Objective: To compare the real-world effectiveness and safety of monotherapy nab-paclitaxel and paclitaxel in patients with platinum-resistant ovarian cancer (PROC). Methods: COMPASS is a retrospective, observational study using deidentified patient data from the longitudinal US Flatiron Health Research Database in patients with PROC who received monotherapy nab-paclitaxel or paclitaxel. Real-world progression-free survival (rwPFS), overall survival (OS), and prespecified real-world adverse events (rwAEs) were assessed.
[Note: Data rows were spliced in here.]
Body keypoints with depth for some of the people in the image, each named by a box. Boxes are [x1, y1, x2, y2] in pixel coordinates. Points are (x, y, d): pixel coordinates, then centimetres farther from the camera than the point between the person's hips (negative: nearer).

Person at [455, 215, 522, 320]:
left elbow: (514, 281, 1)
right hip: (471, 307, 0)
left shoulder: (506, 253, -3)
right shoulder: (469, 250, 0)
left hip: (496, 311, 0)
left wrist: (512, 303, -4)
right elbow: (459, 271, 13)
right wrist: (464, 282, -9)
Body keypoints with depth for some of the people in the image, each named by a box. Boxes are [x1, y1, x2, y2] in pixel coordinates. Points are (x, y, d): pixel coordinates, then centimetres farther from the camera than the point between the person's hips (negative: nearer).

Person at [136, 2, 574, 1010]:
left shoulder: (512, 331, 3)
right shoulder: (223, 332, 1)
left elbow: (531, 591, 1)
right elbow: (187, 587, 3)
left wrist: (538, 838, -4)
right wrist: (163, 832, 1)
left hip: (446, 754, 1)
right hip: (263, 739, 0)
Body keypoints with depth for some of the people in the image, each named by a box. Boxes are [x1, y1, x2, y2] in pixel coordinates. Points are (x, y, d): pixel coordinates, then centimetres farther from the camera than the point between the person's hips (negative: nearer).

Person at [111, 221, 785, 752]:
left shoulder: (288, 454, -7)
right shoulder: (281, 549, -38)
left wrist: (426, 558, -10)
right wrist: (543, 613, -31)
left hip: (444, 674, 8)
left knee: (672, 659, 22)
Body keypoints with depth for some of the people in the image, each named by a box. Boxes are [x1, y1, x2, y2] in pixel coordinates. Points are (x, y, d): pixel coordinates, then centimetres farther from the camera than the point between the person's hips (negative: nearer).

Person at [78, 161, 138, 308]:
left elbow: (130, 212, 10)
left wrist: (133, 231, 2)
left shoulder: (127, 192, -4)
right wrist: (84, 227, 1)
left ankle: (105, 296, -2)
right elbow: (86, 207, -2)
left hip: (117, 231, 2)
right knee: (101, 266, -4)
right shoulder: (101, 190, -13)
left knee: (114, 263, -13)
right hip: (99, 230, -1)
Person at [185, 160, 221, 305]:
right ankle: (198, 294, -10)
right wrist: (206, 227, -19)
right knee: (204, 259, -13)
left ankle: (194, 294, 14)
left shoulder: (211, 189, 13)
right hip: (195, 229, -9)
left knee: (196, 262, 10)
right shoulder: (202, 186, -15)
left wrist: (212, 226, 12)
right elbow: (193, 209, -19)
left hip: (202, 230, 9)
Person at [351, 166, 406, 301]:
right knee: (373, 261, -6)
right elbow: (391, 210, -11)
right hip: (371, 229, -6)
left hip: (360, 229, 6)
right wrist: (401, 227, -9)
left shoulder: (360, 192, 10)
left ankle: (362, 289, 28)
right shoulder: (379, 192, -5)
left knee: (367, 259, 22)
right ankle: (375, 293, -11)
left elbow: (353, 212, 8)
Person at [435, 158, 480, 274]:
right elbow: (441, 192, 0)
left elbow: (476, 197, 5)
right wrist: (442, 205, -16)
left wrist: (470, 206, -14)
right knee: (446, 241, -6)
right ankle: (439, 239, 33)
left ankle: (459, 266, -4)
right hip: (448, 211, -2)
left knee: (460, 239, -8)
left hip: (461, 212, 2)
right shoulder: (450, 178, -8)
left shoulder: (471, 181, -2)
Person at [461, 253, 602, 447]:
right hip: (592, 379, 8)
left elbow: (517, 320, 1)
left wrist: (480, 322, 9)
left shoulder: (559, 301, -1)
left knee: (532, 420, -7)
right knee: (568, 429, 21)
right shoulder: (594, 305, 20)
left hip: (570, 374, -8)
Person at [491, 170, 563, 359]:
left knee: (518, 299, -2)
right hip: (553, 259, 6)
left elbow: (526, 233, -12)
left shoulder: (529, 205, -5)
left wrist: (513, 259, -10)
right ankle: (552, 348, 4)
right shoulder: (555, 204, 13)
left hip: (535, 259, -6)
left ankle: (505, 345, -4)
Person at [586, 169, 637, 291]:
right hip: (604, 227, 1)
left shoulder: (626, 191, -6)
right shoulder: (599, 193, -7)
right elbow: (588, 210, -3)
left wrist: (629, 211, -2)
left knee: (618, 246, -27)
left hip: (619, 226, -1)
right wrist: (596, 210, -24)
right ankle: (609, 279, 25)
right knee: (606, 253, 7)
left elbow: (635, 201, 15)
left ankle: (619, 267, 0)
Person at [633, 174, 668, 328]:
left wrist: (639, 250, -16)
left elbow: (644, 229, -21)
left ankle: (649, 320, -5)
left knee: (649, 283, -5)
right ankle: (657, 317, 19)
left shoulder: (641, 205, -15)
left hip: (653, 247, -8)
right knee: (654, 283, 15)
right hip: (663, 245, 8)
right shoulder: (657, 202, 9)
Cohorts were weighted by the inverse probability of treatment (IPTW) approach. Results: Of the 225 patients included, 67 received nab-paclitaxel and 158 received paclitaxel monotherapy. Most patients were > 65 years old with an Eastern Cooperative Oncology Group performance status of 0–1 and were treated in the community setting. rwPFS and OS were comparable across cohorts (rwPFS: unadjusted hazard ratio [HR],1.11; 95 % CI, 0.82–1.49; IPTW-adjusted HR, 1.03; 95 % CI, 0.66–1.63; OS: unadjusted HR, 0.95; 95 % CI, 0.69–1.3; IPTW-adjusted HR, 1.11; 95 % CI, 0.79–1.56). A sensitivity analysis using doubly robust IPTW showed consistent results. Incidence rates of anemia, diarrhea, fatigue, infusion-related reactions, nausea/vomiting, peripheral neuropathy, and thrombocytopenia were lower with nab-paclitaxel than with paclitaxel, while those of neutropenia, febrile neutropenia, and leukopenia were higher. The frequency of peripheral neuropathy in the nab-paclitaxel cohort (14 %) was half that of the paclitaxel cohort (28 %). The observed trends in rwAEs persisted when adjusted for duration of exposure. Conclusions: Nab-paclitaxel demonstrated comparable effectiveness to paclitaxel with a lower rate of peripheral neuropathy, suggesting that nab-paclitaxel is an effective treatment option and a relevant comparator for clinical trials of patients with PROC.